▶ To do: Beneath this line are entries. Copy the range from the line with "Can you describe" to the line with "Output format: photo, then", ends included, exactly; leave pictures out.

▶ Source data:
__________
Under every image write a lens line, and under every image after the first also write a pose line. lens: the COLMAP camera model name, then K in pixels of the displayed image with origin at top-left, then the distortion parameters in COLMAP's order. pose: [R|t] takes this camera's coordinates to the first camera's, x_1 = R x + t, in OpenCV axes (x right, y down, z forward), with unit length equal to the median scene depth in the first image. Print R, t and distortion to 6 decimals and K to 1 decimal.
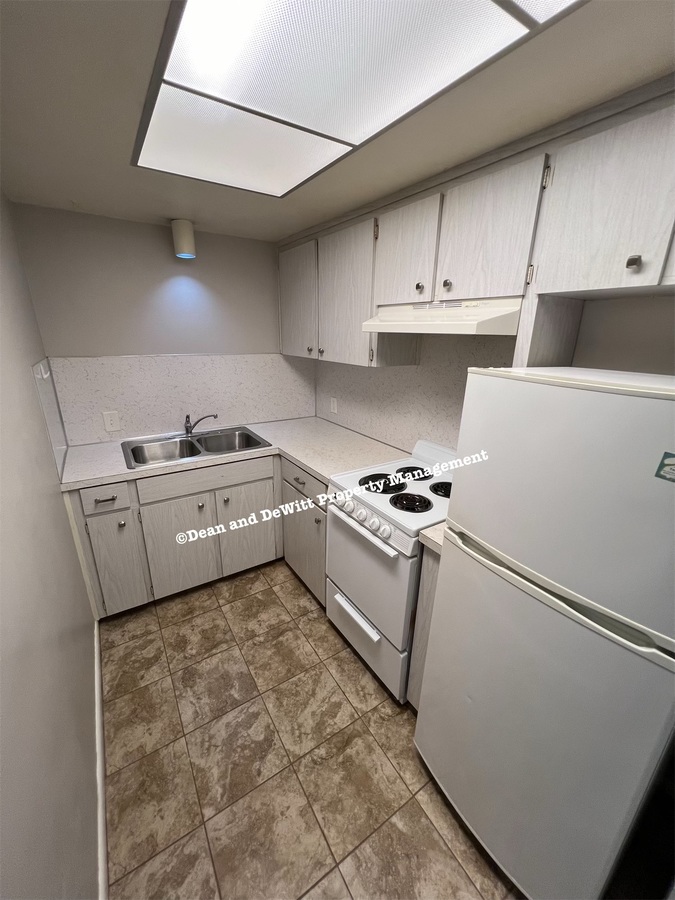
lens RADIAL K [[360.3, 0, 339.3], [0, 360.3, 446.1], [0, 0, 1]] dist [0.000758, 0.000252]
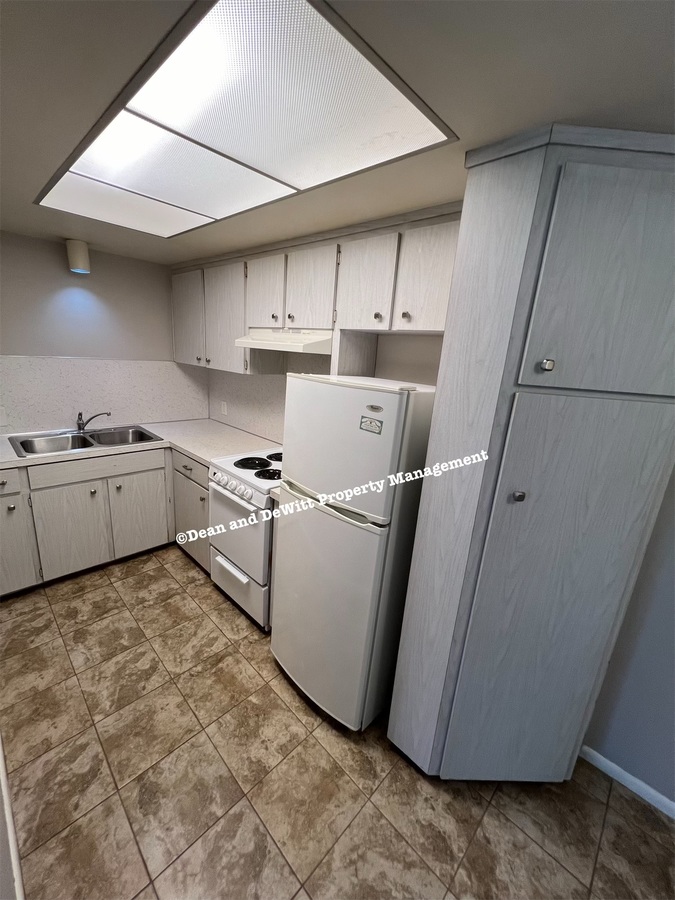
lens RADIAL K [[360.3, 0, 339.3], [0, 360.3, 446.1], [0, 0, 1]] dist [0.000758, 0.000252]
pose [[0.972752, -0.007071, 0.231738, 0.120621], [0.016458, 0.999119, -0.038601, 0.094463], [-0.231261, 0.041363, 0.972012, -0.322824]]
__________
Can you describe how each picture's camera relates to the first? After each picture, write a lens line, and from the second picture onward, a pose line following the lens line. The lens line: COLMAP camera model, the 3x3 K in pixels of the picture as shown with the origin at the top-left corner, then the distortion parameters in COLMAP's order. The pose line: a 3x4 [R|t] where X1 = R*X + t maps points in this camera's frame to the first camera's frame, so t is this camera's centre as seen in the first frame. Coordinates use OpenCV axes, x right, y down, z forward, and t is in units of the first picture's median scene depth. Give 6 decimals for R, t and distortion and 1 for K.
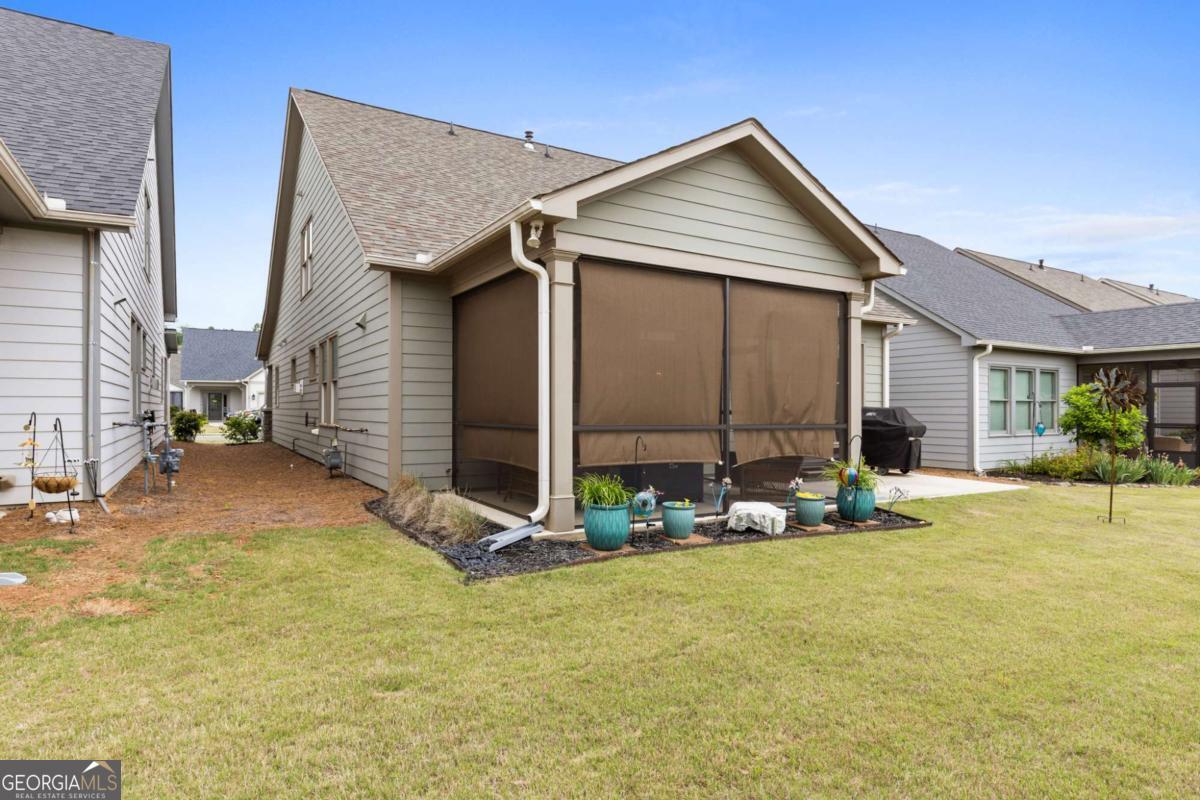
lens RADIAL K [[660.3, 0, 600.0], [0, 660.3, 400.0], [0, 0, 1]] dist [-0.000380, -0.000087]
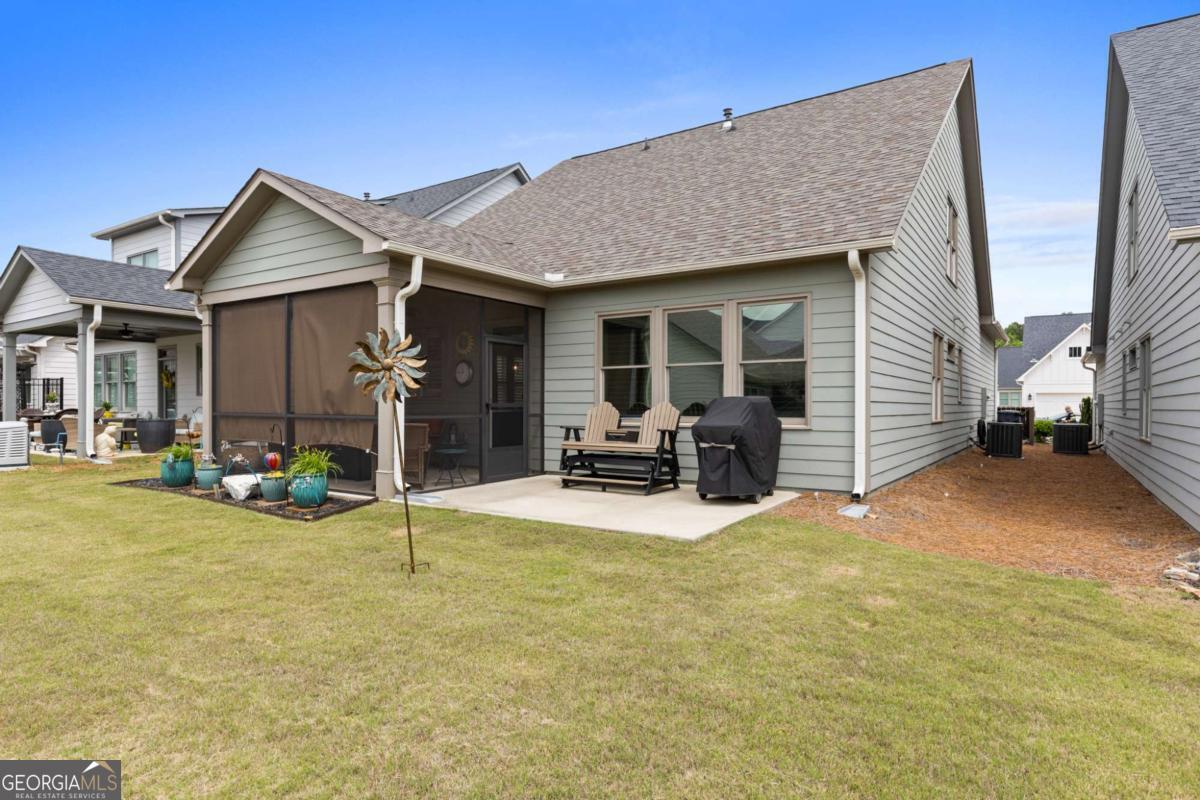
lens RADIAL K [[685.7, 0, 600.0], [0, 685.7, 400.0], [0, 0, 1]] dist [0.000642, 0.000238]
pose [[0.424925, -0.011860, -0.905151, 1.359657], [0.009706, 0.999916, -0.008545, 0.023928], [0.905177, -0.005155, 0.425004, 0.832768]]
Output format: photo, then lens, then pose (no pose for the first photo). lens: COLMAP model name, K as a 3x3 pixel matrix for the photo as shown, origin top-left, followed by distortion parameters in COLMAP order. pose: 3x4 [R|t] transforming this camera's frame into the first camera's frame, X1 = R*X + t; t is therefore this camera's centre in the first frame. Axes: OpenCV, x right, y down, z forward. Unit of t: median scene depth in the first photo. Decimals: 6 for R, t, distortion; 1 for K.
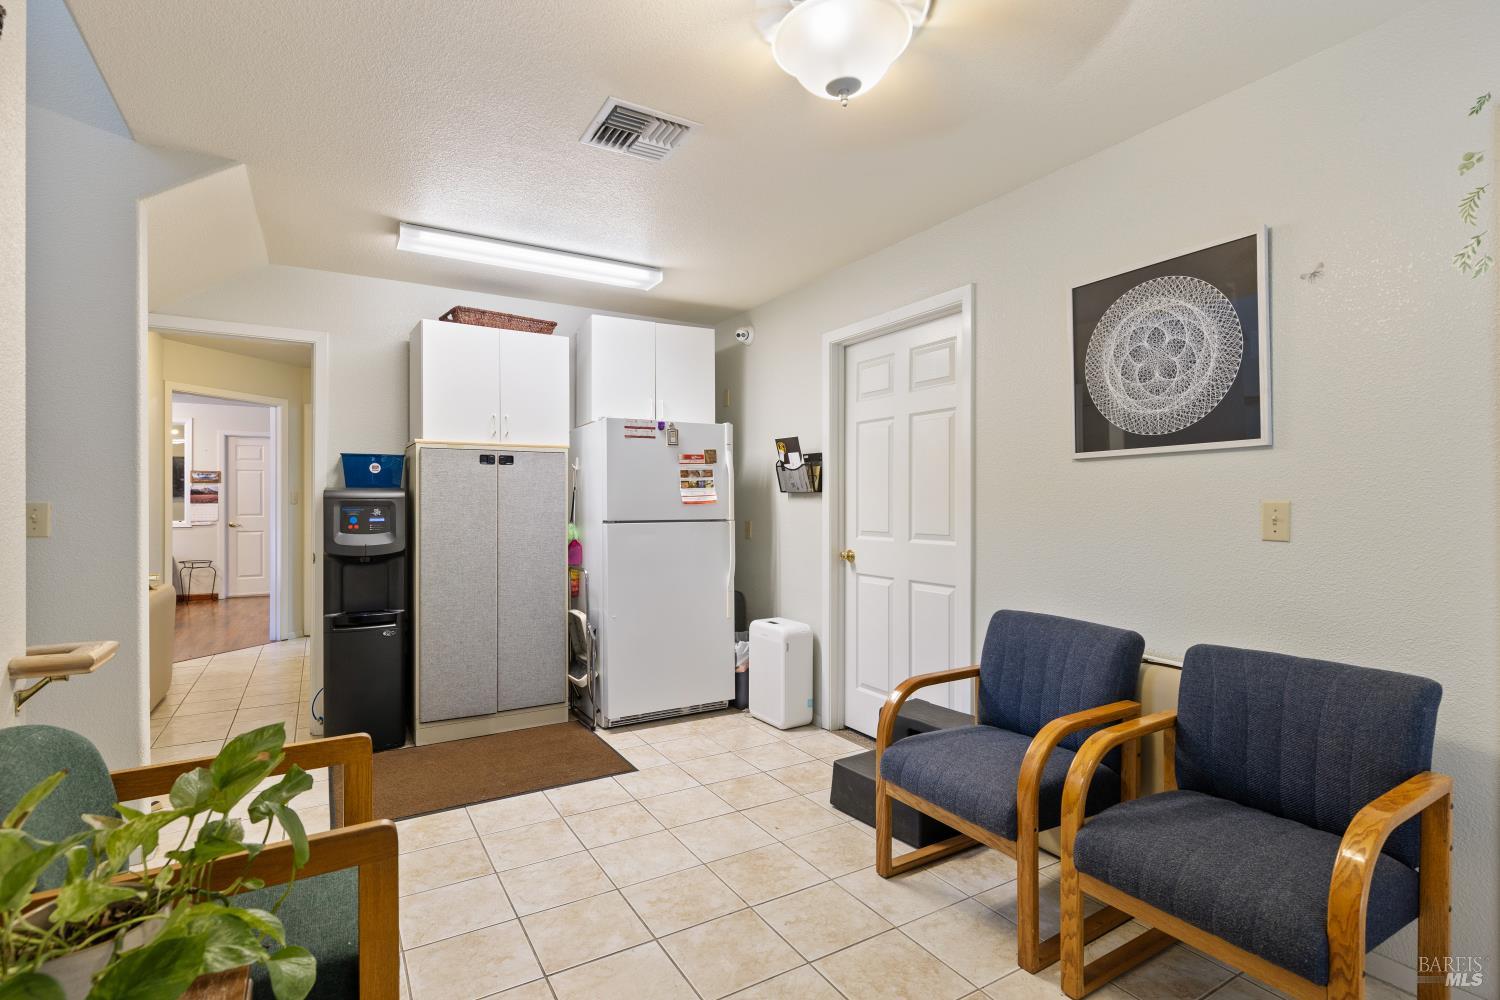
__________
▶ Task answer:
Can you describe how each picture's camera relates to the first? After each picture, write a lens line, and from the second picture onward, a pose line following the lens line. The lens line: COLMAP camera model, the 3x3 K in pixels of the picture as shown with the origin at the top-left corner, then the distortion parameters in COLMAP's order. The pose line: a 3x4 [R|t] where X1 = R*X + t maps points in this camera's frame to the first camera's frame, so t is this camera's centre as seen in the first frame. Coordinates use OpenCV axes, x right, y down, z forward, and t is in units of the first picture's median scene depth. Give 6 decimals for R, t and distortion and 1 for K.
lens RADIAL K [[660.3, 0, 600.0], [0, 660.3, 400.0], [0, 0, 1]] dist [-0.000380, -0.000087]
lens RADIAL K [[685.7, 0, 600.0], [0, 685.7, 400.0], [0, 0, 1]] dist [0.000642, 0.000238]
pose [[0.424925, -0.011860, -0.905151, 1.359657], [0.009706, 0.999916, -0.008545, 0.023928], [0.905177, -0.005155, 0.425004, 0.832768]]
Output format: photo, then lens, then pose (no pose for the first photo). lens: COLMAP model name, K as a 3x3 pixel matrix for the photo as shown, origin top-left, followed by distortion parameters in COLMAP order. pose: 3x4 [R|t] transforming this camera's frame into the first camera's frame, X1 = R*X + t; t is therefore this camera's centre in the first frame. Axes: OpenCV, x right, y down, z forward. Unit of t: median scene depth in the first photo. Decimals: 6 for R, t, distortion; 1 for K.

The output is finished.